On 2/7/07, David Flanagan <david / davidflanagan.com> wrote:
> Nikolai Weibull wrote:
> > On 2/7/07, Sam Roberts <sroberts / uniserve.com> wrote:
> >
> >> Is creating a temporary 1-byte String really that expensive? Some
> >> benchmarks showing an algorithm that uses a long binary string as a data
> >> structure performs much faster with String#ord(i) than String#[i].ord
> >> would probably convince everybody.
> >
> > May I beg for an /important/ algorithm?
>
> Geez!  What does it take to satisfy you guys!  :-)

A lot, which is why most of us are using Ruby in the first place!

> Seriously, though, I thought that my suggestion for an optional index
> argument to ord was a modest and sensible one.  Actually, I thought I
> was just pointing out an oversight and I'm surprised at the resistance
> it has faced.  Given the richness of the core Ruby API, I assume that
> decisions about adding methods are based on elegance, and that is
> permitted or even desirable to have more than one way to do something.
>
> The objections so far have seemed to be "why would you want to do that?"
> and "isn't it fast enough as it is?".  I would have expected objections
> to be more like: "That isn't the Ruby way, you newbie!"  That is, I
> wouldn't have been surprised to be told simply "that doesn't feel
> right", but I am surprised by the request for benchmarks and algorithms.

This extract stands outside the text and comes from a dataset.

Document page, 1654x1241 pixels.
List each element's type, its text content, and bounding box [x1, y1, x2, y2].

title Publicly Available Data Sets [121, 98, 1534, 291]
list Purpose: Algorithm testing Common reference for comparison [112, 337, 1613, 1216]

I thought my initial response was along the lines of it not feeling right.


> >> Btw, isn't ruby 1.9 going to have character set information associated
> >> with strings? Would #ord(idx) return the value of the byte at a
> >> particular byte offset idx, or a codepoint at a character idx?
> >
> > It's worse for other methods like #[], where one can wonder how
> > grapheme clusters are to be dealt with.  My idea was that you would
> > have encodings layered over other encodings for this kind of thing.
>
> I thought I knew a lot about Unicode, but I haven't heard about
> graphemes. Are those things that come up in Arabic?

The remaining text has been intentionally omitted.